Yazılı Talep 1
Listede "pose: elev=140.2 azim=301.2" ifadesini içeren satırla "Dot at: (274, 260)" ifadesini içeren satır arasındaki satırları, her ikisi de dahil olmak üzere, "dist" yerine "distance" koyarak ve başka hiçbir şeyi değiştirmeden yeniden yazınız.
========================================
Bizi Takip Edin

Asya

Rusya ve Çin ticaretinde maliyetleri düşüren yeni ödeme ağı

Yayınlanma

Reuters‘ın haberine göre, yaptırım altındaki Rus bankaları ve şirketleri, Çin ile ticarette ödemeleri kolaylaştırmak için gizli bir ‘netting’ sistemi kurdu. Bu sistem, SWIFT kısıtlamaları ve ikincil yaptırım tehditleri sonrası ortaya çıktı ve işlem maliyetlerini önemli ölçüde düşürerek fon akışını hızlandırdı. Sistem, Rusya’nın Çin ile ticaretini sürdürmesine yardımcı oluyor.

Reuters haber ajansının ödeme işlemlerine vakıf dört kaynağa dayandırdığı haberine göre, yaptırım altındaki Rus bankaları ve şirketleri, Çin ile ticarette ihracat ve ithalat ödemelerini gerçekleştirmek için aktif olarak netting sistemlerini kullanıyor.

Bu sistemler, Rusya’nın iş dünyasının maliyetlerini kayda değer ölçüde azaltırken, para akışını da hızlandırdı.

Kaynaklar, 2024’ün başlarında ödeme acentelerinin komisyonlarının fatura tutarının yüzde 12’sine kadar çıktığını, ancak şu anda acente komisyonunun ortalama yüzde 2 ila 3’e düştüğünü belirtti.

Bu düşüş, büyük Rus bankaları ve ihracatçıların, Çin ile finansal lojistiği basitleştirmek amacıyla kapalı netting sistemleri oluşturmasının ardından mümkün oldu.

Finansal lojistik, 2022’de Rus bankalarının SWIFT’ten toplu olarak çıkarılması ve 2024’te büyük Çin bankalarının ikincil yaptırım tehdidi altında Rusya ile doğrudan ödemeleri neredeyse durdurmasıyla iki ağır darbe almıştı.

Ödeme piyasasından bir kaynak, “O zamanlar herkes, bu ödemeleri engellemelerden korumak için finansal akışları dost ülkeler üzerinden yapılandırma ihtiyacıyla karşılaştı, fakat insanlar artık bununla çalışmayı öğrendi, farklı ödeme çözümleri gelişiyor,” dedi.
========================================
Yazılı Talep 2
Rusya ile Çin arasındaki yeni ödeme ağına ilişkin haberde "Bizi Takip Edin" ile "akışını da hızlandırdı." arasındaki bölümü, her ikisi de dahil olmak üzere, hiçbir değişiklik yapmadan aktarınız.
========================================
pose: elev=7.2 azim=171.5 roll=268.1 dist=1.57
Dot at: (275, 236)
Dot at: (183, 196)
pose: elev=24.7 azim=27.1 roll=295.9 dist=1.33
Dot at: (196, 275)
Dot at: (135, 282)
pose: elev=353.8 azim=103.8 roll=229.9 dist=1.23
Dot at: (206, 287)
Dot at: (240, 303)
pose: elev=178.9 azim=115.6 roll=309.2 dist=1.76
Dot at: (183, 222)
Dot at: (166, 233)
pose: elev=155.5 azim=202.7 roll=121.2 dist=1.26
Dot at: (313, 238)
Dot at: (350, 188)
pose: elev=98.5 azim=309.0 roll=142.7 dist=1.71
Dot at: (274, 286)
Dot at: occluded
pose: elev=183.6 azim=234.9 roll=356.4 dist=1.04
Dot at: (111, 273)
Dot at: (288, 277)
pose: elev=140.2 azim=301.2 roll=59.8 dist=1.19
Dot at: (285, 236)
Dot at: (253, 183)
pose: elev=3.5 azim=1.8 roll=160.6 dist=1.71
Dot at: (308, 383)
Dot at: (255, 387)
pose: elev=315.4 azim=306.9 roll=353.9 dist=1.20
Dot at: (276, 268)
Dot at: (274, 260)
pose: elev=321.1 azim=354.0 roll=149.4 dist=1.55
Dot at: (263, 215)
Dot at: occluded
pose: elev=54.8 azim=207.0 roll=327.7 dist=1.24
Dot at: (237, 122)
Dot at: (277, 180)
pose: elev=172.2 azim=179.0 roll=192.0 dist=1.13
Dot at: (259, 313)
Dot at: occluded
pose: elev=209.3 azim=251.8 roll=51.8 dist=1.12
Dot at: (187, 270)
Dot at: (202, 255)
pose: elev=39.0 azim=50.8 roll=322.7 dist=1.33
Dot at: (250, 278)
========================================
Eksiksiz Yanıt 1
pose: elev=140.2 azim=301.2 roll=59.8 distance=1.19
Dot at: (285, 236)
Dot at: (253, 183)
pose: elev=3.5 azim=1.8 roll=160.6 distance=1.71
Dot at: (308, 383)
Dot at: (255, 387)
pose: elev=315.4 azim=306.9 roll=353.9 distance=1.20
Dot at: (276, 268)
Dot at: (274, 260)

Eksiksiz Yanıt 2
Bizi Takip Edin

Asya

Rusya ve Çin ticaretinde maliyetleri düşüren yeni ödeme ağı

Yayınlanma

Reuters‘ın haberine göre, yaptırım altındaki Rus bankaları ve şirketleri, Çin ile ticarette ödemeleri kolaylaştırmak için gizli bir ‘netting’ sistemi kurdu. Bu sistem, SWIFT kısıtlamaları ve ikincil yaptırım tehditleri sonrası ortaya çıktı ve işlem maliyetlerini önemli ölçüde düşürerek fon akışını hızlandırdı. Sistem, Rusya’nın Çin ile ticaretini sürdürmesine yardımcı oluyor.

Reuters haber ajansının ödeme işlemlerine vakıf dört kaynağa dayandırdığı haberine göre, yaptırım altındaki Rus bankaları ve şirketleri, Çin ile ticarette ihracat ve ithalat ödemelerini gerçekleştirmek için aktif olarak netting sistemlerini kullanıyor.

Bu sistemler, Rusya’nın iş dünyasının maliyetlerini kayda değer ölçüde azaltırken, para akışını da hızlandırdı.